Tyreek Hill Says Tua Tagovailoa is More Accurate Than Patrick Mahomes
By Liam McKeone
Tyreek Hill's first season without the extraordinary talents of Patrick Mahomes will be very informative insofar as how effective the blazing wideout can be without a QB who can throw the ball a country mile. Tua Tagovailoa has many positive traits but arm strength is... not one of them, we'll say. Hill's speed is dangerous no matter where he's running on the field but there will be still be a notable lack of 60-yard bombs in Miami next year.
In other Hill-related developments, the receiver has launched his own podcast and released the first episode last night. There was a lot of interesting stuff in there about his divorce from Kansas City and the issues he felt plagued him in their offense last season, but the buzzy clip that's getting people going is Hill proclaiming he'd take Tua over Mahomes in terms of accuracy.
That's quite a statement! Let's check the numbers, shall we?
Mahomes has a career completion percentage of 66.1, while Tagovailoa checks in at 66.2. That's a push. But we of course need to take into account that Tagovailoa has all of 21 starts under his belt while Mahomes has exactly triple that number. So let's look at recent history. Last season, Mahomes completed 66.3 percent of his passes (tied for his career high) on 658 attempts. Tagovailoa completed 67.8 percent of his passes but only on 388 attempts.
Those numbers suggest it isn't actually as crazy a thing to say as it seems on the surface. Nobody thinks Mahomes is worse than Tagovailoa. But the pair's calling cards are different. Mahomes has a rocket arm and can fit a pass into any window but has a tendency to force the issue as a result. Tagovailoa avoids those tight windows to a fault, which leads him to completing more easy passes that have a lesser impact than Mahomes' boom-or-bust attempts.

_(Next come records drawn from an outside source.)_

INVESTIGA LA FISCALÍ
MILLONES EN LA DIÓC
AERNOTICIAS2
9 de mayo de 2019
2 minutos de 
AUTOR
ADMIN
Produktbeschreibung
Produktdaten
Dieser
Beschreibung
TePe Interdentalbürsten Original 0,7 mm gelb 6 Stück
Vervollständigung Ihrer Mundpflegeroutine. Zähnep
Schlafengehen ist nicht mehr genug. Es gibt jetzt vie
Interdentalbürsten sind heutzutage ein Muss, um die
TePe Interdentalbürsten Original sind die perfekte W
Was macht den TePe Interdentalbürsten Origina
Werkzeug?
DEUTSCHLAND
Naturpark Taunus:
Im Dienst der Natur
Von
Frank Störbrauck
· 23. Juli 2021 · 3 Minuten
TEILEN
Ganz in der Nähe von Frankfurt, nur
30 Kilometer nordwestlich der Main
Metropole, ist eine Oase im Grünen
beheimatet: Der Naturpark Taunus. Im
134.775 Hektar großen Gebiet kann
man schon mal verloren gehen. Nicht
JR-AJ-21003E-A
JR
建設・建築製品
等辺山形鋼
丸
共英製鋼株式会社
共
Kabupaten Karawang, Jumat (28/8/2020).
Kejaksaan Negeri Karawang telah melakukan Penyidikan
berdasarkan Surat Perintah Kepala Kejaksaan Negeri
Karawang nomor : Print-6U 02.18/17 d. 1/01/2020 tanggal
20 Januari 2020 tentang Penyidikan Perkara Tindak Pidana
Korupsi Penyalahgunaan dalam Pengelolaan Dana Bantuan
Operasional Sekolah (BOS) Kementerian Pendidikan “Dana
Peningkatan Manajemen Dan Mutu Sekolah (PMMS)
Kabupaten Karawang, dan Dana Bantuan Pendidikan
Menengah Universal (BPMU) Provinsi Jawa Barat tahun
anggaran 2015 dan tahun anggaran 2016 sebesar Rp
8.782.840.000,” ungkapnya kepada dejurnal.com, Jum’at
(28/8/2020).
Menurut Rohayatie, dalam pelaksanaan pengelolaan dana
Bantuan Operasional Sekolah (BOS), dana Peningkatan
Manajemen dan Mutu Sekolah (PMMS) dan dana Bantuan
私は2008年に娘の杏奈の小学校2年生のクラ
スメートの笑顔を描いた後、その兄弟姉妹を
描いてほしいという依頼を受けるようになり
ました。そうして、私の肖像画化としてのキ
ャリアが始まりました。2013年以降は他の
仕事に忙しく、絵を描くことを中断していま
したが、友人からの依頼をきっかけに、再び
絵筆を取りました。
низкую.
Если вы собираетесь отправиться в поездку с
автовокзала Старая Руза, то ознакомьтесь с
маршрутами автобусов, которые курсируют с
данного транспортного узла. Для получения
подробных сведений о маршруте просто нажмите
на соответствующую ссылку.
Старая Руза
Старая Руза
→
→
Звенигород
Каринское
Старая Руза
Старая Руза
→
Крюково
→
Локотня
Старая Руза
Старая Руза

It does feel like Hill is going to quickly learn the difference between Mahomes' accuracy and Tagovailoa's. Tagovailoa is less prone to airmailing an easy path on a crossing route six yards from the line of scrimmage, but he hasn't yet shown the ability to hit his receiver in stride on a 20-yard in-route with not a lot of room for error. Hitting or missing those attempts changes the completion percentage but are far different in terms of how the win probability will rise or fall.
Conceptually, accuracy is important and Hill isn't really wrong to say this, even if he's probably just gassing up his new QB. But all that matters in the NFL is being accurate when it counts. Mahomes proved time and time again he could be. The question is if Tagovailoa can show the same talent.